____ Text section
When should you start to invest? Should you start investing even if you don’t have money “lying around”?
Should I start investing? I don’t have money “lying
A reader recently remarked that my investing tips were all nice and good, if only she had extra money lying around. But she didn’t, so investing was out of the question.
Was it really?
What is really needed before you invest
Too many people think that investing in the financial markets is dangerous and stressful, and akin to gambling, without actually considering whether this is the case or not. Of course if that is how you see investing, the answer to “Should I start investing?” is “Definiltely not!!” And judging from the kind of questions I get all the time, I understand why they would think that way: very often, when people hear that I’m a financial markets specialist, they (half-jokingly, half-not) ask what stocks I can recommend at the moment.
This is the worst possible approach you can have to the financial markets. You simply don’t buy stocks blindly on a tip or recommendation from someone who doesn’t know you and your investing profile, just because they might think that a certain stock is poised to shoot up the charts.
Just the other day, I heard an all-too-familiar refrain: “I only bought such-and-such a stock because this person told me it was a good idea and that he had the inside track. Sure I knew more about investing than he did… which was absolutely nothing!” And that was only the latest occurrence. It happens all the time. Sigh.
You only buy stocks because (simplifying a lot) the company they represent is sound and a good investment, and because these stocks fit your own investment objectives.
Besides, even if you think the stock market is a gamble, you might already be an investor without knowing it. In many cases “Should I start investing?” is a moot point: if you contribute to a pension or insurance fund, well then your money is invested in the financial markets. You are already an investor. Insurance and pension providers don’t just take your money and leave it “lying around” until you need it. If that was the case the money you would receive after ten or twenty or thirty years would only be a shadow of what is used to be worth, because of inflation. To avoid this, insurance and pension funds invest in the markets with a view to growing your money until you need it.
You have more money lying around than you think
You might not think of the sums you regularly pay into an insurance or pension fund as “extra money lying around” because, in your mind, it serves the specific purpose of protecting you, against accidents, illnesses and old age.
And that’s what investing is: it’s not gambling. It’s called investing for a reason. Yes, it comes with certain risks. But you can invest very conservatively and still make a return.
To start investing, it’s not “money lying around” that you need, but money earmarked for that purpose. After all, how have you been making regular private pension and insurance payments all this time? By budgeting and spending less on other things.
And why were you able to put money aside for insurance and a pension fund? Because taking care of your future self is important to you, so you made sure you had the money for this. Investing is no different. And you don’t need to win the lottery to start investing: how about starting with €1000 and adding €50 a month to begin with? Yes, that’s all you need to start investing in the financial markets.
________
____ Extracted material
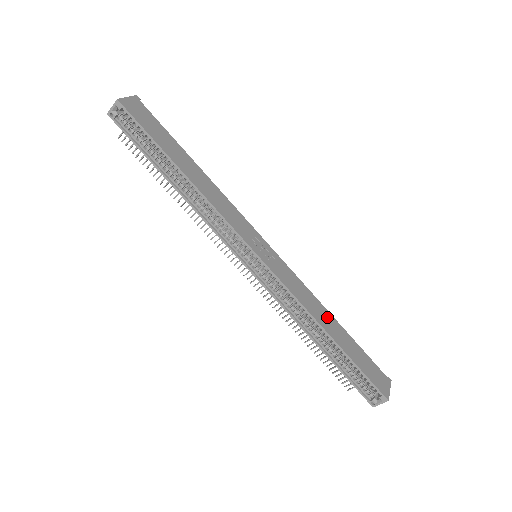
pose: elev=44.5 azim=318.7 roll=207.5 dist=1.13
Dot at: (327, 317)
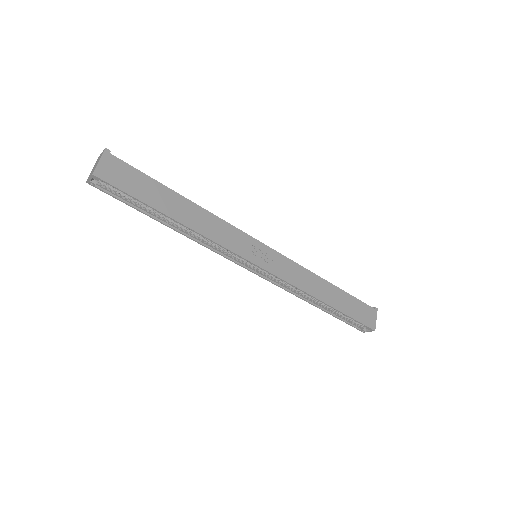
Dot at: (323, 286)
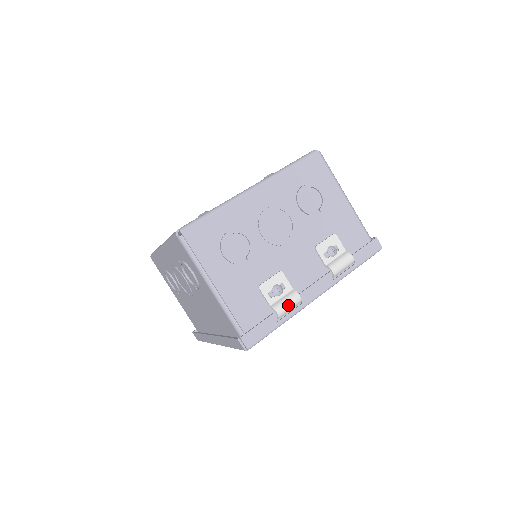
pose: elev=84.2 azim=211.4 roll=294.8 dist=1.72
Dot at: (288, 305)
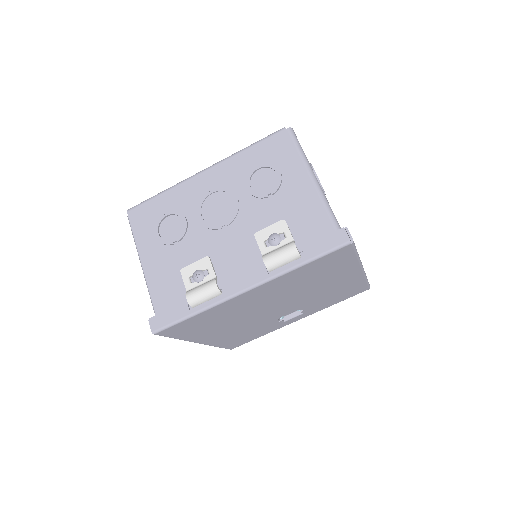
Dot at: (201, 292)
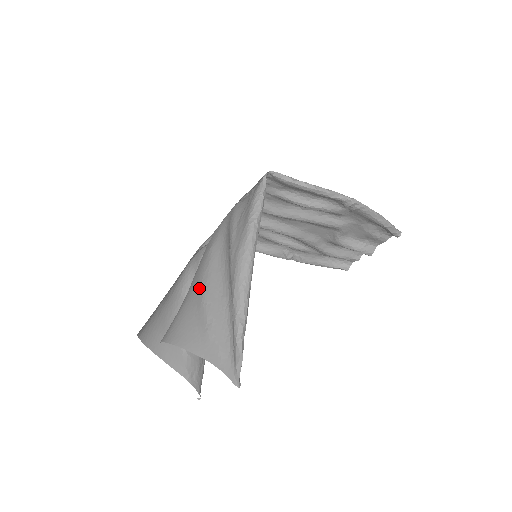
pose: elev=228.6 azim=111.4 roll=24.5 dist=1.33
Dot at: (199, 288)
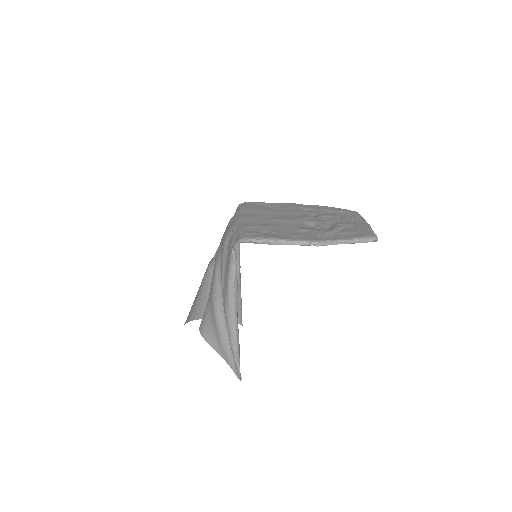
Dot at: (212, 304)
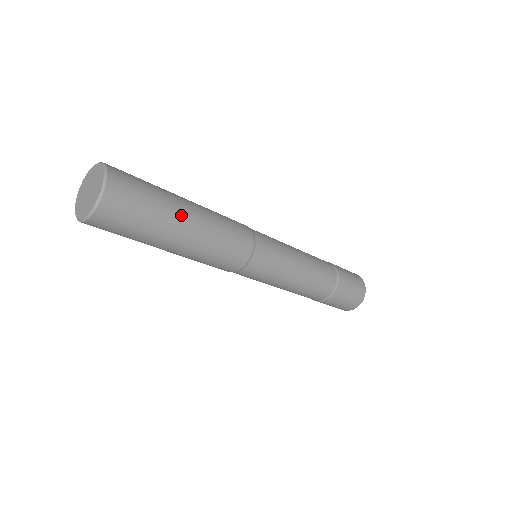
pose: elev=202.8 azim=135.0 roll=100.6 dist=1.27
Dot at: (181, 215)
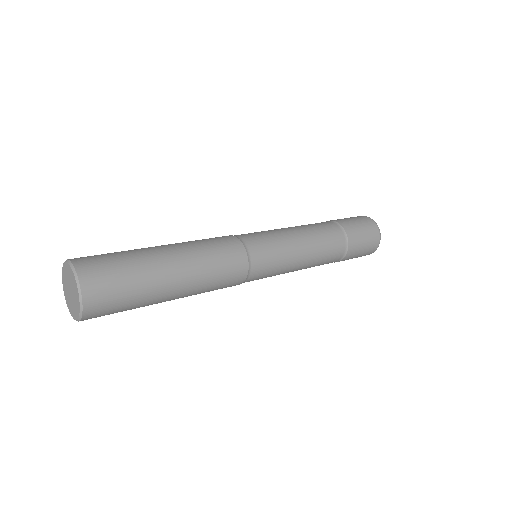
________
*Your tasks:*
a) Reproduce the passage of the post on starting to invest word for word, starting with "What is really" and going on through "up the charts.".
b) In the post on starting to invest, turn the paragraph that opens "Besides, even if you think the stock market is a gamble" into a short bulleted list that keeps its main facts.
c) Write what comes next in the post on starting to invest, picking up right after its final sentence.

*Expected outputs:*
a)
What is really needed before you invest
Too many people think that investing in the financial markets is dangerous and stressful, and akin to gambling, without actually considering whether this is the case or not. Of course if that is how you see investing, the answer to “Should I start investing?” is “Definiltely not!!” And judging from the kind of questions I get all the time, I understand why they would think that way: very often, when people hear that I’m a financial markets specialist, they (half-jokingly, half-not) ask what stocks I can recommend at the moment.
This is the worst possible approach you can have to the financial markets. You simply don’t buy stocks blindly on a tip or recommendation from someone who doesn’t know you and your investing profile, just because they might think that a certain stock is poised to shoot up the charts.

b)
- Even someone who sees the stock market as a gamble may already be an investor.
- Contributing to a pension or insurance fund means your money is invested in the financial markets.
- Insurance and pension providers don't leave that money idle until you need it.
- If they did, inflation would make the money paid out after ten, twenty or thirty years worth only a fraction of its original value.
- To prevent this, these funds invest in the markets to grow your money until you need it.

c)
Perhaps you think insurance and a pension fund have you all covered. But what other big-ticket items would you like to afford? For example investing properly is a good way to prepare for the time when your children want to go to university: you might start investing in the stock market when they’re born, so that by the time they’re 17, you have a nice lump sum that will cover tuition fees, accommodation and living expenses, so that your children are not burdened with student loans.
The answer to “Should I start investing?” will also depend on whether you have financial goals such as these.
Remember that you absolutely, absolutely need to have precisely quantified goals before you start investing: how much money do you need, by when?
You also need to surmount the psychological
barriers to investing
Yes, you can start with as little as €1000, and you need to be in this for the long term. But then what do you do?
Too many people have very little idea of the products that are available in the stock and bond markets. For example many people have this misconception that you have to listen to the recommendations of a very expensive broker and then use their services to buy and sell stocks. You could do that, but you could also simply learn how to use an online broker for a fraction of the cost. In fact, I recorded a free, in-depth e-learning module to help you learn how to trade online.
But then you say, you have no choice but to pick your own stocks – and you have no idea which stocks to pick! You can certainly select stocks yourself, and there are many valuable resources that will help you do so in a risk-controlled way (Gillenmarkets provides education about stock market investing).
But you could also simply invest in an index-tracking ETF for example. ETF stands for Exchange Traded Fund, and an index-tracking ETF is an ETF that replicates an index.
The stock market without tears: how to get started
in the stock market
If you’re a complete investment beginner, that last sentence was a lot of jargon, so let’s break it down.
An “index” is a list comprised of the stocks of the most representative companies on a given stock exchange. It is used to give an approximation of how the stock market is doing. If you’ve listened to the news even only once in your life, you must have heard that the S&P 500 or the FT100 or the Nikkei are up or down a certain number of percentage points.
These are all indexes: the S&P 500 is a list of the biggest 500 companies listed in the US, including the 30 biggest stocks. The FT100 is a list of the biggest 100 companies on the London Stock Exchange, and the Nikkei is the Tokyo Stock Exchange index. There is a myriad of indexes, some of which are industry-specific, like NASDAQ for tech companies.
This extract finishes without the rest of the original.